Eindelijk bekent Lindstrøm kleur. Met zijn tweede eigenhandige studioplaat, ‘Six Cups of Rebel’, vat alle diverse projecten en muzikale grillen van een klein decennium samen en neemt hij zelf het woord “rebel” in de mond. Want zo is het ook. De Scandinavische golf cosmicdisco die de producer destijds op gang bracht, heeft zich inmiddels vermengd met ambient, jazz, krautrock, new wave en psychedelica. Dat levert een muzikale zoektocht op naar de essentie tussen pop en elektronica met erg diverse uitspattingen waarbij emoties steevast worden verpakt in vreemde creaties. Die queeste bereikt op dit naar Lindstrøm-maatstaven nogal ontoegankelijke album zijn experimenteel hoogtepunt.
De zesde track, ook ‘Six Cups of Rebel’ genoemd, vat het allemaal netjes samen. Als vertrekpunt neemt Lindstrøm de vijf extra tellen die een rockband vaak samen speelt om zijn song te beëindigen. Die worden met wat subtiele, jazzy licks en een lichte slagbeat verrijkt tot een lekkere groove. Spoedig verdwijnen echter de prominente ritmeaspecten en nemen enkel gitaarslagen, effecten en korte drumaccenten het roer over.

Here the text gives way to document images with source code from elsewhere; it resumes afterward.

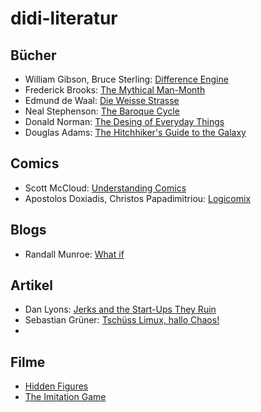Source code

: # didi-literatur  

## Bücher
* William Gibson, Bruce Sterling: [Difference Engine](https://en.wikipedia.org/wiki/Difference_engine)
* Frederick Brooks: [The Mythical Man-Month](https://en.wikipedia.org/wiki/The_Mythical_Man-Month)
* Edmund de Waal: [Die Weisse Strasse](http://www.thewhiteroadbook.com/)
* Neal Stephenson: [The Baroque Cycle](https://en.wikipedia.org/wiki/The_Baroque_Cycle)
* Donald Norman: [The Desing of Everyday Things ](https://en.wikipedia.org/wiki/The_Design_of_Everyday_Things)
* Douglas Adams: [The Hitchhiker's Guide to the Galaxy](https://en.wikipedia.org/wiki/The_Hitchhiker%27s_Guide_to_the_Galaxy)

## Comics
* Scott McCloud: [Understanding Comics](https://en.wikipedia.org/wiki/Understanding_Comics)
* Apostolos Doxiadis, Christos Papadimitriou: [Logicomix](https://en.wikipedia.org/wiki/Logicomix)

## Blogs
* Randall Munroe: [What if](https://what-if.xkcd.com/)

## Artikel
* Dan Lyons: [Jerks and the Start-Ups They Ruin](https://www.nytimes.com/2017/04/01/opinion/sunday/jerks-and-the-start-ups-they-ruin.html)
* Sebastian Grüner: [Tschüss Limux, hallo Chaos!](https://www.golem.de/news/muenchen-tschuess-limux-hallo-chaos-1711-131292.html)
* 

## Filme
* [Hidden Figures](http://www.imdb.com/title/tt4846340/)
* [The Imitation Game](http://www.imdb.com/title/tt2084970/)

De titeltrack wijzigt steeds van structuur. Ritmejams op het drumstel en wegdraaiende klanken vagen alles weg. Schuifelende effecten en akelige geluiden zorgen voor een abstracte psychedelica die meer en meer op een ‘bad trip’ begint te lijken. En zo deint dit nummer bijna volledig uit in nietszeggend gewriemel. Wie goed oplet, merkt echter dat alles stiekem terug komt en het de track in feite bestaat uit een geheel van wegdraaiende partijen, overstelpt met livedrums en extra elektronische speeltjes. Wat cynisch gelach sluipt binnen en neemt even de boel over. Zelfs de hihat lijkt daardoor de tel kwijt. Maar schijn bedriegt. Een dikke vijf minuten ‘Six Cups of Rebel’ verliest nooit zijn ritme. Een aandachtig luisteraar zit enkel maar op de punt van zijn stoel te wachten tot deze jam doorbreekt en alles terug samenkomt in dezelfde vijf basistellen.